Top of Data records

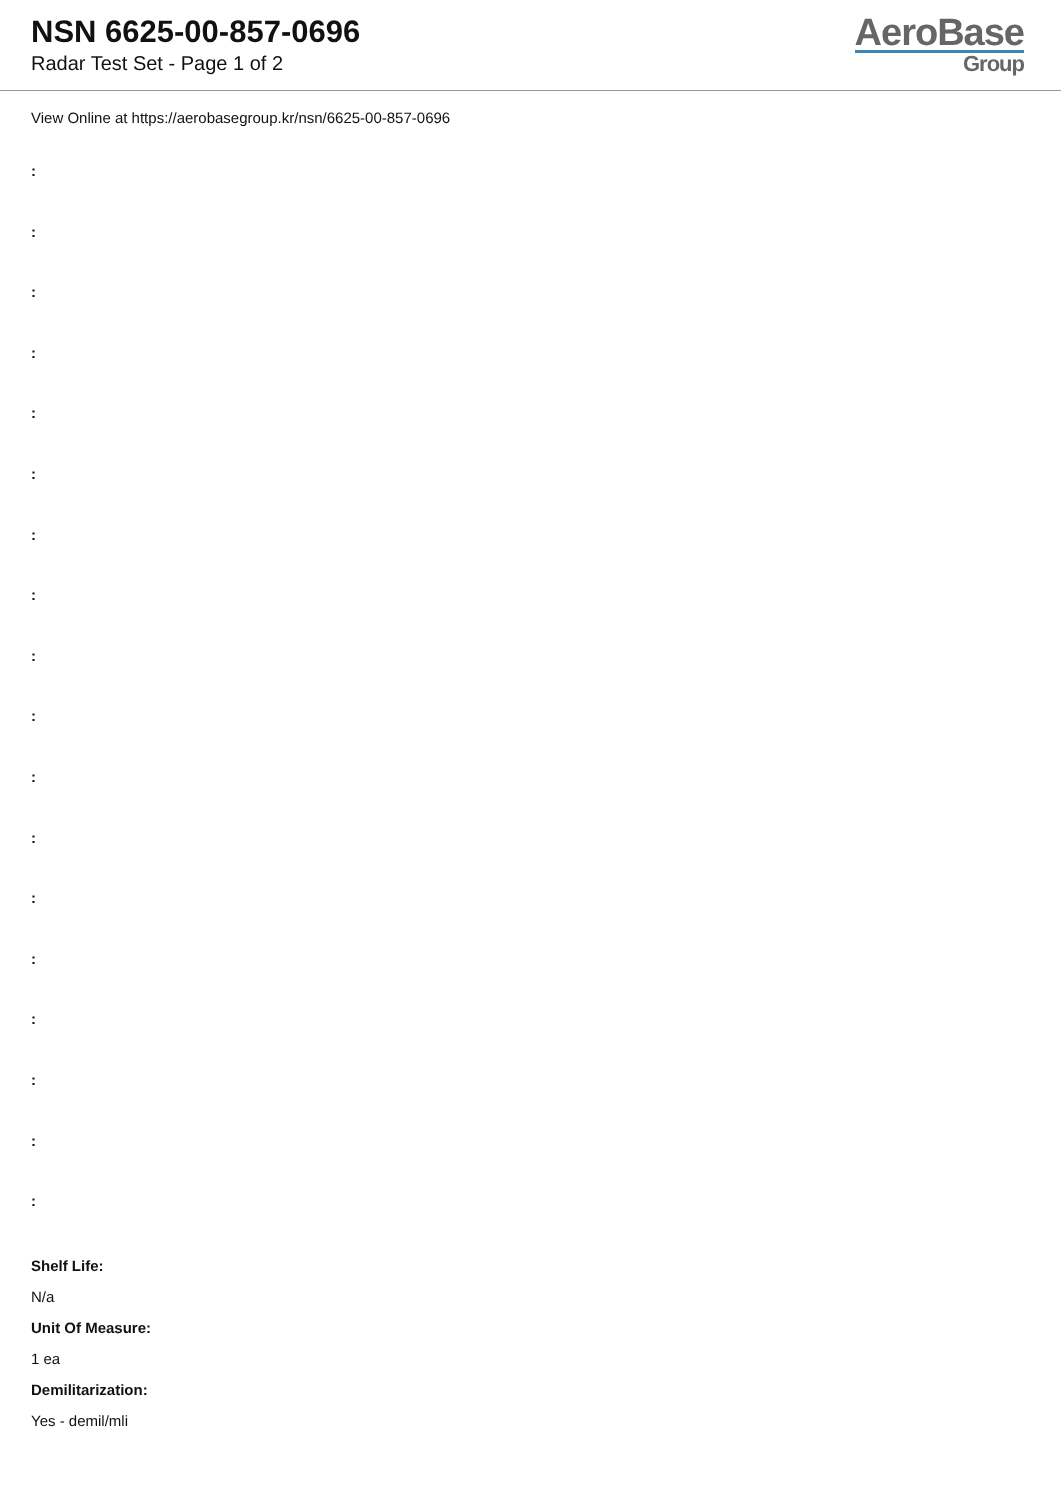NSN 6625-00-857-0696
Radar Test Set - Page 1 of 2
AeroBase
Group
View Online at https://aerobasegroup.kr/nsn/6625-00-857-0696
:
:
:
:
:
:
:
:
:
:
:
:
:
:
:
:
:
:
Shelf Life:
N/a
Unit Of Measure:
1 ea
Demilitarization:
Yes - demil/mli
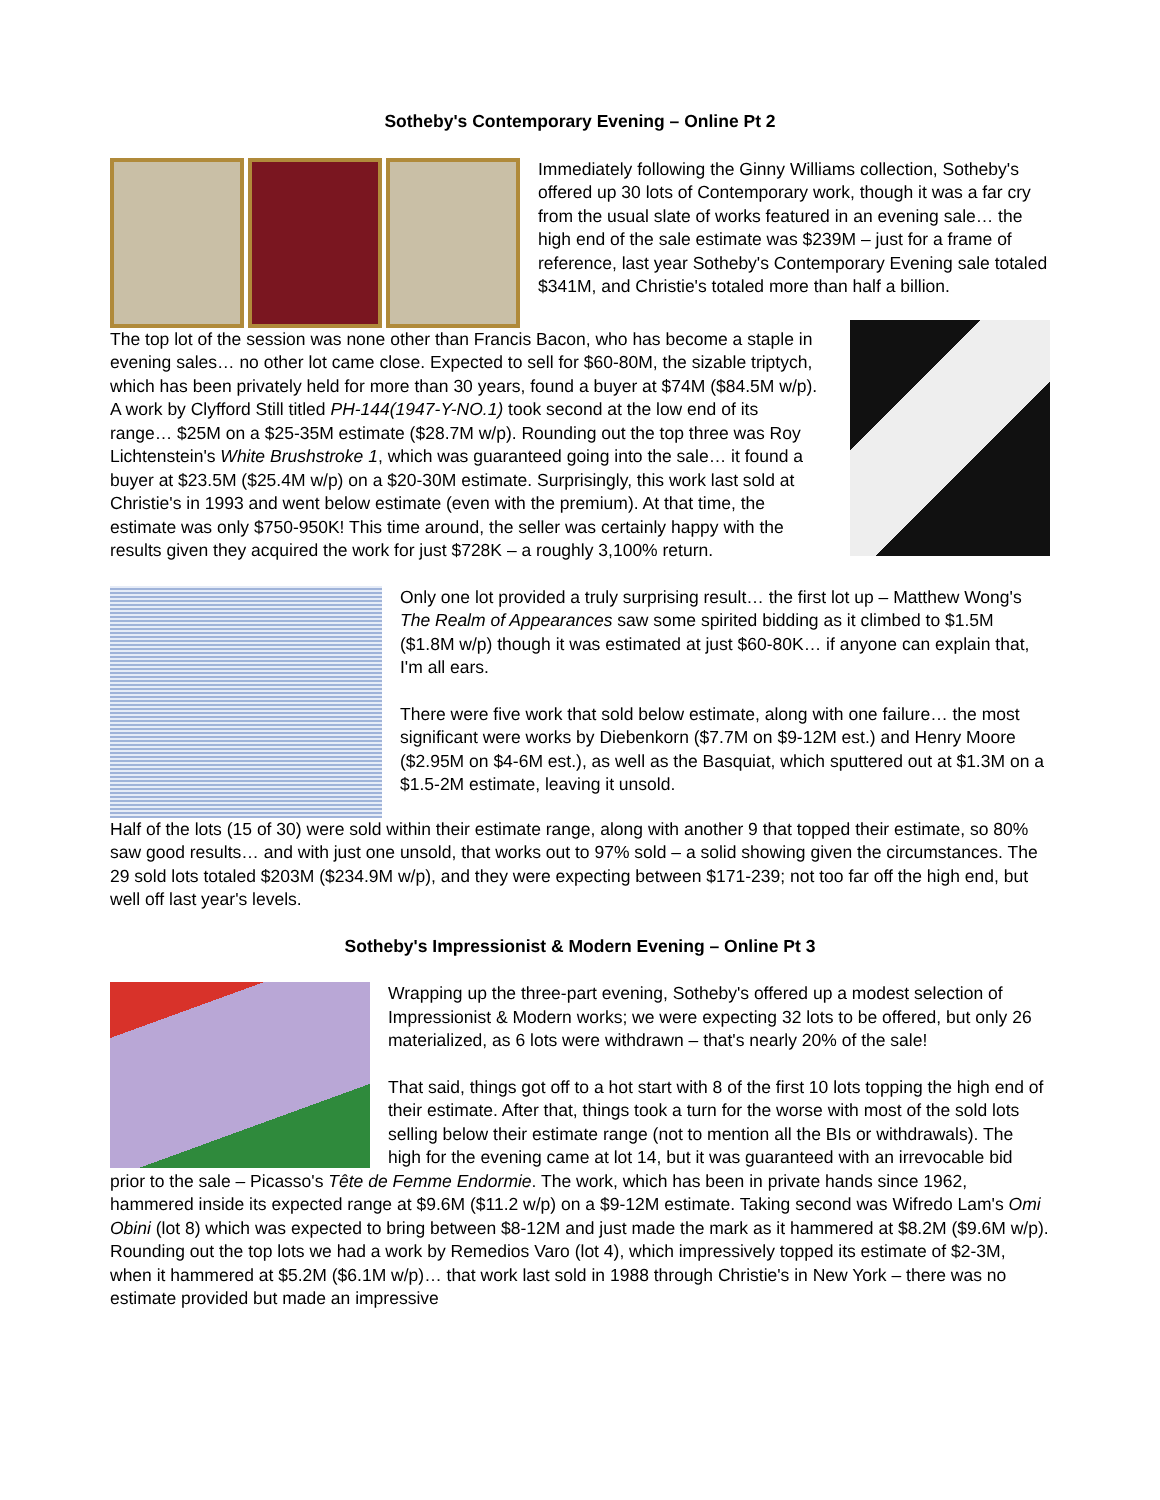Sotheby's Contemporary Evening – Online Pt 2
Immediately following the Ginny Williams collection, Sotheby's offered up 30 lots of Contemporary work, though it was a far cry from the usual slate of works featured in an evening sale… the high end of the sale estimate was $239M – just for a frame of reference, last year Sotheby's Contemporary Evening sale totaled $341M, and Christie's totaled more than half a billion.
The top lot of the session was none other than Francis Bacon, who has become a staple in evening sales… no other lot came close. Expected to sell for $60-80M, the sizable triptych, which has been privately held for more than 30 years, found a buyer at $74M ($84.5M w/p). A work by Clyfford Still titled PH-144(1947-Y-NO.1) took second at the low end of its range… $25M on a $25-35M estimate ($28.7M w/p). Rounding out the top three was Roy Lichtenstein's White Brushstroke 1, which was guaranteed going into the sale… it found a buyer at $23.5M ($25.4M w/p) on a $20-30M estimate. Surprisingly, this work last sold at Christie's in 1993 and went below estimate (even with the premium). At that time, the estimate was only $750-950K! This time around, the seller was certainly happy with the results given they acquired the work for just $728K – a roughly 3,100% return.
Only one lot provided a truly surprising result… the first lot up – Matthew Wong's The Realm of Appearances saw some spirited bidding as it climbed to $1.5M ($1.8M w/p) though it was estimated at just $60-80K… if anyone can explain that, I'm all ears.
There were five work that sold below estimate, along with one failure… the most significant were works by Diebenkorn ($7.7M on $9-12M est.) and Henry Moore ($2.95M on $4-6M est.), as well as the Basquiat, which sputtered out at $1.3M on a $1.5-2M estimate, leaving it unsold.
Half of the lots (15 of 30) were sold within their estimate range, along with another 9 that topped their estimate, so 80% saw good results… and with just one unsold, that works out to 97% sold – a solid showing given the circumstances. The 29 sold lots totaled $203M ($234.9M w/p), and they were expecting between $171-239; not too far off the high end, but well off last year's levels.
Sotheby's Impressionist & Modern Evening – Online Pt 3
Wrapping up the three-part evening, Sotheby's offered up a modest selection of Impressionist & Modern works; we were expecting 32 lots to be offered, but only 26 materialized, as 6 lots were withdrawn – that's nearly 20% of the sale!
That said, things got off to a hot start with 8 of the first 10 lots topping the high end of their estimate. After that, things took a turn for the worse with most of the sold lots selling below their estimate range (not to mention all the BIs or withdrawals). The high for the evening came at lot 14, but it was guaranteed with an irrevocable bid prior to the sale – Picasso's Tête de Femme Endormie. The work, which has been in private hands since 1962, hammered inside its expected range at $9.6M ($11.2 w/p) on a $9-12M estimate. Taking second was Wifredo Lam's Omi Obini (lot 8) which was expected to bring between $8-12M and just made the mark as it hammered at $8.2M ($9.6M w/p). Rounding out the top lots we had a work by Remedios Varo (lot 4), which impressively topped its estimate of $2-3M, when it hammered at $5.2M ($6.1M w/p)… that work last sold in 1988 through Christie's in New York – there was no estimate provided but made an impressive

Bottom of Data records

#### What you will do
Please give back an exact copy of the entries above from their first line through the line containing "Sotheby's Contemporary Evening – Online Pt 2", leaving the pictures aside.

#### Exercise response
NSN 6625-00-857-0696
Radar Test Set - Page 1 of 2
AeroBase
Group
View Online at https://aerobasegroup.kr/nsn/6625-00-857-0696
:
:
:
:
:
:
:
:
:
:
:
:
:
:
:
:
:
:
Shelf Life:
N/a
Unit Of Measure:
1 ea
Demilitarization:
Yes - demil/mli
Sotheby's Contemporary Evening – Online Pt 2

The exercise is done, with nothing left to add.